What have your experiences been leading up to the South African Local Government Elections 2021?
Abigail Kemper
October 29, 2021
Abigail Kemper from Open Cities lab interviews mother-daughter duo, Liz and Sarah, about the lead-up to the South African 2021 local municipal elections and their experiences using the MyCandidate.opencitieslab.org tool to find the candidates contesting in their ward.

Before now, there was no easy way of knowing who you could possibly vote for. For most people, the first time they would see the full list of candidates running in their ward would be on voting day. I interviewed Sarah (30+) and her mum, Liz (50+), about the impact that the mycandidate.opencitieslab.org tool has had upon their voting strategy for the local government elections — happening on Monday 1 November 2021.

“This really simple concept is brilliant ‘’ said Liz. If you type in your address, your ward number and all the candidates listed by the IEC as contestants for your ward will come up. Each candidate’s name, age and political party appears in the search results. It also shows all the other wards in which the candidate is contesting. And if you click the name of the candidate, you will be redirected to the google search results for that candidate’s name. You can also view more information about your ward in the link to Wazimap.

The day before Sarah shared the link to the tool with her mum, Liz had been in conversation with friends about how difficult it was to know who to vote for. “We admitted that we didn’t even know our ward number.
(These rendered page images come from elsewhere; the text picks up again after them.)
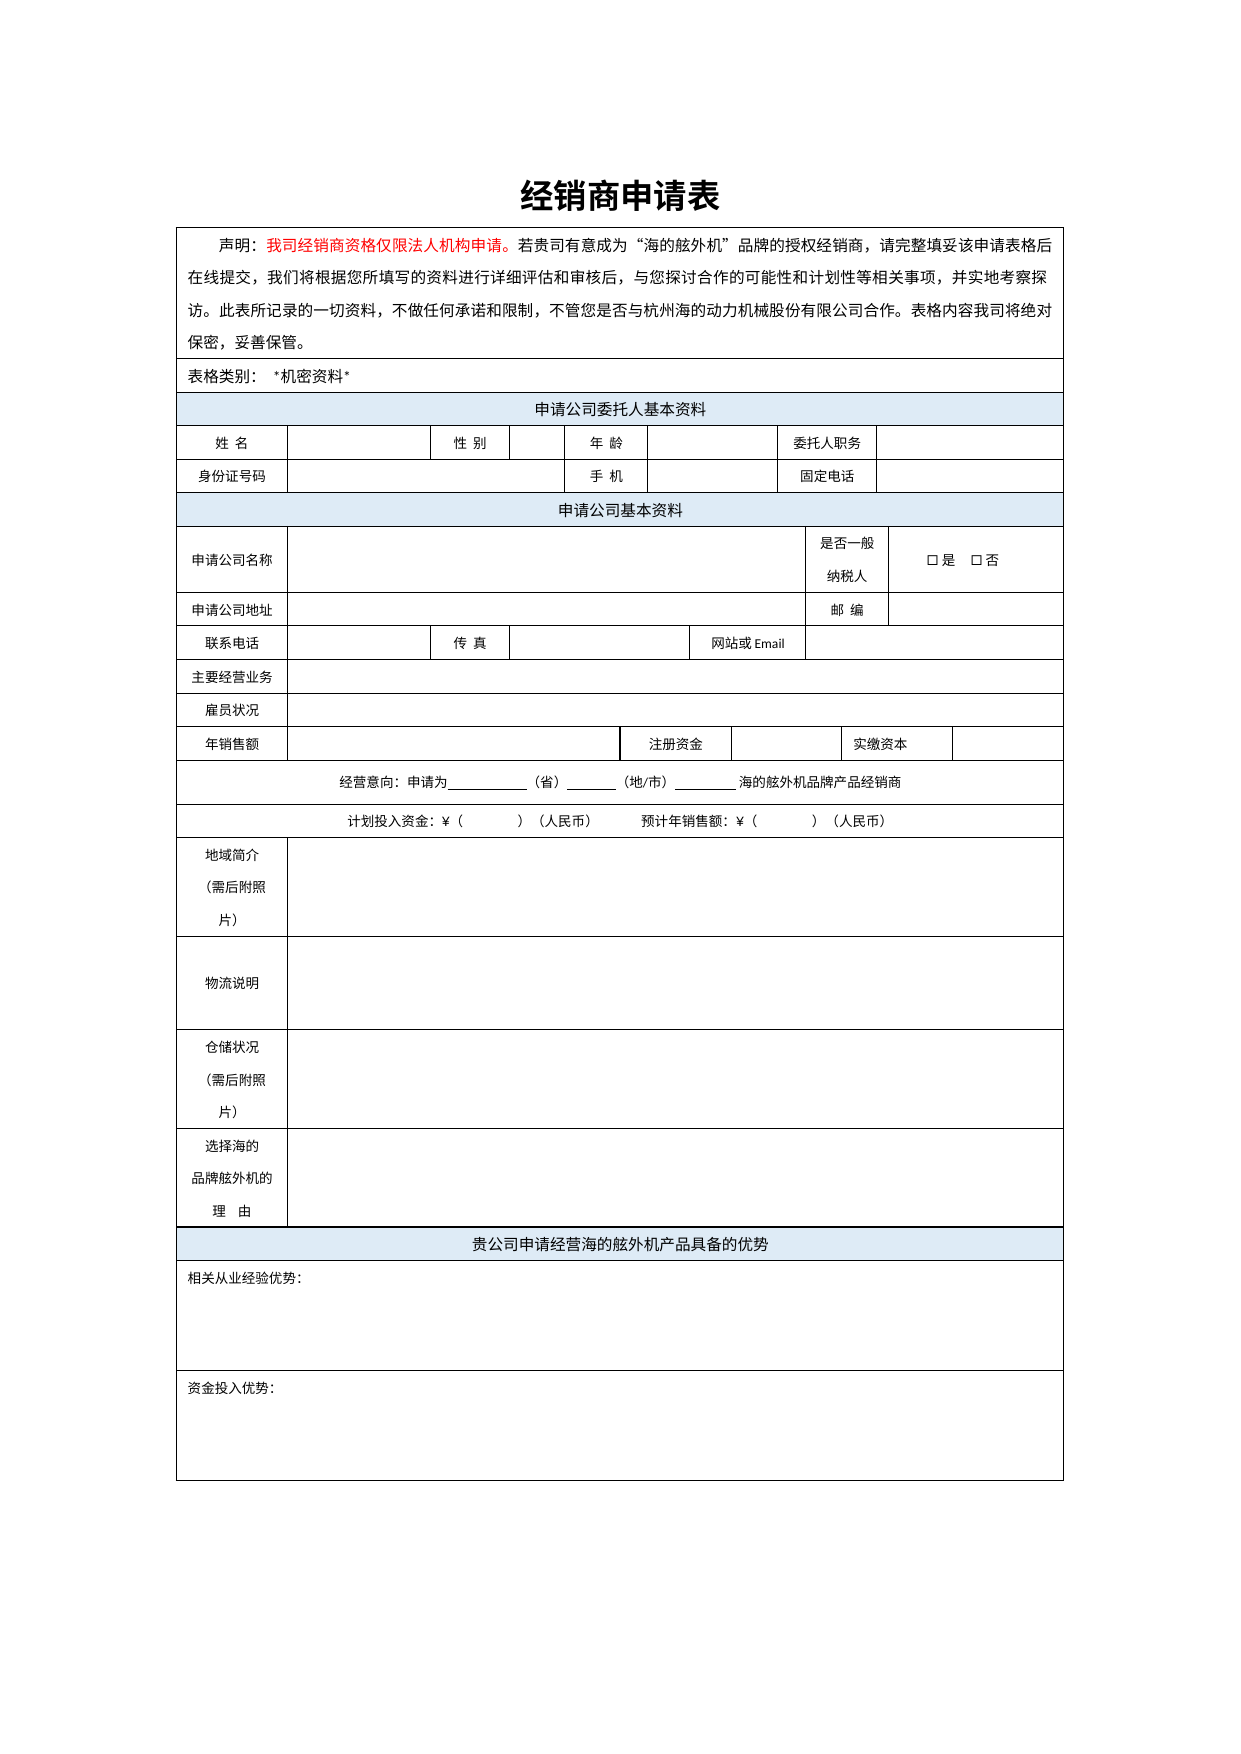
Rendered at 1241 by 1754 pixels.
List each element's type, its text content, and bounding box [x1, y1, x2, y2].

table_cell [288, 527, 805, 592]
table_cell 申请公司委托人基本资料 [177, 393, 1063, 425]
table_cell 固定电话 [778, 460, 876, 492]
table_cell [732, 727, 841, 759]
table_cell 是否一般纳税人 [806, 527, 888, 592]
table_cell [806, 626, 1063, 659]
table_cell 表格类别： *机密资料* [177, 359, 1063, 392]
table_cell 相关从业经验优势： [177, 1261, 1063, 1370]
table_header 声明：我司经销商资格仅限法人机构申请。若贵司有意成为“海的舷外机”品牌的授权经销商，请完整填妥该申请表格后在线提交，我们将根据您所填写的资料进行详细评估和审核后，与您探讨合作的可能性和计划性等相关事项，并实地考察探访。此表所记录的一切资料，不做任何承诺和限制，不管您是否与杭州海的动力机械股份有限公司合作。表格内容我司将绝对保密，妥善保管。 [177, 228, 1063, 358]
table_cell 申请公司基本资料 [177, 493, 1063, 526]
table_cell [877, 460, 1063, 492]
table_cell 地域简介 （需后附照片） [177, 838, 287, 936]
table_cell 联系电话 [177, 626, 287, 659]
table_cell 姓 名 [177, 426, 287, 459]
table_cell 计划投入资金：¥（ ）（人民币） 预计年销售额：¥（ ）（人民币） [177, 805, 1063, 837]
table_cell [877, 426, 1063, 459]
table_cell [288, 660, 1063, 692]
table_cell [648, 460, 777, 492]
table_cell 委托人职务 [778, 426, 876, 459]
table_cell [510, 626, 689, 659]
table_cell 贵公司申请经营海的舷外机产品具备的优势 [177, 1228, 1063, 1260]
table_cell 申请公司地址 [177, 593, 287, 625]
table_cell [510, 426, 564, 459]
table_cell 经营意向：申请为 （省） （地/市） 海的舷外机品牌产品经销商 [177, 761, 1063, 803]
table_cell 年销售额 [177, 727, 287, 759]
table_cell [648, 426, 777, 459]
table_cell 实缴资本 [842, 727, 952, 759]
table_cell 是 否 [889, 527, 1063, 592]
table_cell 主要经营业务 [177, 660, 287, 692]
table_cell [288, 937, 1063, 1029]
table_cell 手 机 [565, 460, 647, 492]
table_cell 身份证号码 [177, 460, 287, 492]
table_cell 注册资金 [621, 727, 731, 759]
table_cell [288, 593, 805, 625]
table_cell 性 别 [431, 426, 509, 459]
table_cell [288, 1129, 1063, 1226]
table_cell [288, 626, 430, 659]
table_cell [288, 460, 564, 492]
table_cell [953, 727, 1063, 759]
table_cell 选择海的 品牌舷外机的 理 由 [177, 1129, 287, 1226]
table_cell [288, 694, 1063, 726]
table_cell 邮 编 [806, 593, 888, 625]
table_cell 传 真 [431, 626, 509, 659]
text 经销商申请表 [187, 162, 1053, 227]
table_cell 申请公司名称 [177, 527, 287, 592]
table_cell 资金投入优势： [177, 1371, 1063, 1480]
table_cell 年 龄 [565, 426, 647, 459]
table_cell 网站或Email [690, 626, 805, 659]
table_cell [288, 727, 619, 759]
table_cell 雇员状况 [177, 694, 287, 726]
table_cell [889, 593, 1063, 625]
table_cell [288, 426, 430, 459]
table_cell [288, 1030, 1063, 1128]
table_cell 物流说明 [177, 937, 287, 1029]
table_cell 仓储状况 （需后附照片） [177, 1030, 287, 1128]
table_cell [288, 838, 1063, 936]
I’ve got a vague idea of who my councillor is. At that stage, no posters were up either. Two other friends were saying the same thing. Apart from knowing our voting stations, we really didn’t know who we would be able to vote for. I wasn’t even sure how many ballot papers we’d get.”

Both Liz and Sarah shared how the My Candidate tool has really helped them to dig into who the candidates in their ward are. Sarah is in the process of assessing all the candidates by finding news stories about how each candidate and the promises that each party is making to improve her ward. She wants to find out who is committed to addressing service delivery and poverty alleviation locally and whose plans and vision align with hers.

The tool also helps users better understand how local elections in South Africa work. Liz was very surprised to learn that a candidate can run in multiple wards. While most candidates (68% or 36,000) are standing in only one ward, the analysis by The Outlier shows that 166 candidates are standing in 20 or more wards.

“We are floored by the discovery that one person can stand in more than one ward. This has never come to my attention before. We had no idea that a candidate can contest so many wards. We want our candidate to live in our ward. I don’t mind if they live in the next suburb but I’ve since discovered what that’s all about, although I don’t understand it entirely.”

To understand why candidates are running in multiple wards to increase their chance of winning more proportional representation and to get a seat in council, you can read and re-read this great article by Jodi Allemeir.

Reflecting on her 50 years of voting history, Liz said that the proportional voting system is a little bit more complicated and difficult to understand. Before 1994, there were only a few parties to vote for, and electioneering by parties was allowed on voting day. She remembered, “The National Party would hand koeksisters out to voters at the voting stations. The Progressives provided sausage rolls, and the United party had tea and coffee and all sorts.” She felt that it was much easier to know who stood for what. They were all so different from each other and voters would rely on what they read in the newspapers, and what they heard on the radio to inform their vote. And also presumably, some voters would be influenced by the confectionery handed out on the day.

Now, even though the voting system is a little more complicated, Liz feels much more empowered to make an informed choice on her ballot. Sarah confessed that she’s going to have to do some candidate cramming this weekend to decide who to vote for come Monday.

What is your voting strategy for the local government elections? Will you vote for a party? Will you sift through the candidates and by process of elimination, choose the person you think you can trust to represent you? Will you vote for the underdog? Will you vote differently on the ballot for your ward councillor and the ballot for proportional representation? Whatever your strategy, use the My Candidate tool to discover the candidates available in your ward and make a more informed choice for South Africa.